Michael Carter-Williams is a reliable perimeter defender capable of contributing in either backcourt slot. He is also an offensively challenged guard with shooting woes that often overshadow his versatility.
For a Milwaukee Bucks team that had placed Carter-Williams on the trading block months ago, the recent loss of sharpshooting guard Khris Middleton further accelerated the Syracuse product’s inevitable departure.
The Bucks finally found a suitor for Carter-Williams, sending the fourth-year guard to the Chicago Bulls in exchange for swingman Tony Snell. Entering his fourth season in the NBA as well, Snell joins a cast of players looking to fill the void created by Middleton’s left hamstring injury that is expected to keep the starting shooting guard out for most of the 2016-17 season.
Although he has averaged a modest 5.3 points per game throughout his three years in the NBA, Snell’s arrival could help quell concerns about the team’s shaky shooting-guard situation. Milwaukee has been using the preseason to test out myriad lineups, and there is no indication yet as to whom will fill Middleton’s starting role while he is sidelined for roughly the next five months.
Free-agent signees Jason Terry and Matthew Dellavedova are NBA champions capable of logging minutes on the wing, but Terry is 39 years old and Dellavedova will likely spend the majority of his time at the point. First-round pick Malcolm Brogdon looks to have a bright future ahead, but has also yet to play in a meaningful NBA game. Second-year guard Rashad Vaughn will have a chance to show improvement after an inconsistent rookie season, and if he does not, will struggle to find his way onto the court.
Among this mix, Snell’s skill set gives him an opportunity to thrive.
Snell’s most recognizable asset is his catch-and-shoot ability from behind the three-point line, which is crucial considering that Middleton shot 39.6 percent from long-range while leading the team in scoring last season. Snell leaves much to be desired with his game inside the arc, aside from his rim-finishing potential, but fortunately, the Bucks will not be asking him to do much else. With budding stars Jabari Parker and Giannis Antetokounmpo providing a serious inside scoring threat, he is able to remain in his comfort zone on the outside while receiving a plethora of open looks.
But what will allow Snell to remain on the court for significant stretches of time — and could eventually secure him the starting job until Middleton returns — is his underrated defensive ability.

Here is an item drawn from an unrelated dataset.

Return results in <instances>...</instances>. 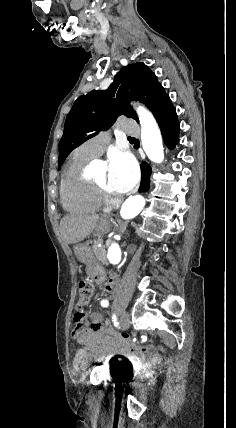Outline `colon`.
<instances>
[{"mask_svg":"<svg viewBox=\"0 0 236 428\" xmlns=\"http://www.w3.org/2000/svg\"><path fill=\"white\" fill-rule=\"evenodd\" d=\"M92 291H93V286L90 281L81 280L79 282L77 312L73 319V323H74L73 330H75L76 332H80L83 329L84 318H85L83 307L91 297ZM101 324H102V318H100L97 315H94L91 325L94 327H99L101 326Z\"/></svg>","mask_w":236,"mask_h":428,"instance_id":"1","label":"colon"}]
</instances>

Regardless of his offensive troubles, Carter-Williams provided Milwaukee with solidity on defense, something the team is lacking on the wing with Middleton out. Brogdon earned ACC Player of the Year and Defensive Player of the Year honors as a senior at Virginia last season, generating optimism. As most rookies learn, though, the learning curve can be particularly steep on the defensive end.
While Snell is far from an elite defender, he is the most proven option the team has.
His statistics are not gaudy, but more important is the notion that he is not a defensive liability. He has also displayed flashes of greatness, like the time in February 2015 when he delivered a dominant defensive performance while outplaying LeBron James.
Snell turns 25 years old next month, and even when Middleton returns, has the potential to be a key contributor for the Bucks going forward. In the meantime, he will provide some much-needed relief on the perimeter.